In the seconds before he managed to disentangle himself and drop to the ground, he found himself marvelling at her mercurial skills, no matter how clumsy they were, because he knew she was better than she had been when he first encountered her and that she would no doubt continue to improve. He backed away from the gate as she shambled towards it, reassembling herself from whichever body patterns she had absorbed and made her feel comfortable. She hit the gate and wrapped herself around its bars, becoming interstitial, forcing the solids through her body with little grimaces of pain. He didn’t hear the sounds of tyres screeching on the road, or the blare of a horn. It was almost, in the moment that the car hit him, that Will had become like her, so that instead of being shunted onto the road the vehicle would simply travel through him, and he would filter the metal and plastic and leather and tissue through his body until it was on the other side of him, and the car could go on its way.

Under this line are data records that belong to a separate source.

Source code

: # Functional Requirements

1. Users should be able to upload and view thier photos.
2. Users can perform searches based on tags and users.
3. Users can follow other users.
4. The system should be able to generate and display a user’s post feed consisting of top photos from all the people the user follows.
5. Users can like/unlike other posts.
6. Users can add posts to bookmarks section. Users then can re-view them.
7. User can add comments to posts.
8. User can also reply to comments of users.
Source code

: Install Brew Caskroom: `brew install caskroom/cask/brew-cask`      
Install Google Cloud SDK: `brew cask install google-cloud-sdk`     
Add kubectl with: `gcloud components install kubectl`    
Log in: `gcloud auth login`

He didn’t see her finish her journey through the bars. He was too busy screaming at the pain that was ricocheting through his body. And dimly, he was aware that the scream was not just for his pain, but an accretion of agonies that had heaped upon him over the last week. Agonies and terrors in equal measure that his body, in extremis, was only now beginning to deal with.

PART THREE

ULTIMA THULE

Death is talking to us. Death wants to tell us a funny secret. We may not like death but death likes us.

– Gustav Hasford,

The Short Timers

CHAPTER TWENTY-EIGHT: THE GUARDIAN

SEAN’S HEAD RESTED against the lip of the bath. His arms were bared, as if readying themselves for a needle. Blood in the water webbed the flesh below his elbow where it had been flayed. Deep cuts to his thighs hung in feathered crimson gouts. In his despair, he’d done for his left eye: its gelid cargo formed a clear, stiffening thread of fluid over his cheek. The razor blade was a red tablet sticking up from Sean’s thumb.

Emma studied the scene as a way to concentrate on staying upright and calming her heart. She found herself snagging on minutiae previously overlooked: a spatter of bleach discolouring the shower curtain, a crack in one of the wall tiles.

She sat down on the toilet lid. Eventually, Sean opened his good eye.

“I waited for ages,” she said. “I thought it was happening.”

He wiped the mess from his cheek and fingered the sticky remains of his socket. He said, “This isn’t going to fucking work.”

THEY HAD BEEN staying in the safe house for the best part of four weeks. As she dressed Sean’s wounds while he sat on the edge of the bath trying to fasten the gashes in his thighs with safety pins, Emma thought back to the moment that Pardoe had caught up with them. In the intervening weeks, she had been able to think of little else. The little man in the round spectacles and the brown worsted suit had arrived on Sean’s doorstep a little after three in the morning, when she and Sean were trying to relax Will. It had been a bizarre evening up until that point. After almost running Will over on the dual carriageway back into Warrington, they had bundled him into the back of the car when they saw what was trying to follow him through the gates of the hospital. All Will had done, in his delirium, was mumble what sounded like “casually” over and over. In a way, Emma had been grateful for the incident. It prevented her from concentrating too much on what had happened at 26 Myddleton Lane. It prevented her from suspecting she had finally gone mad.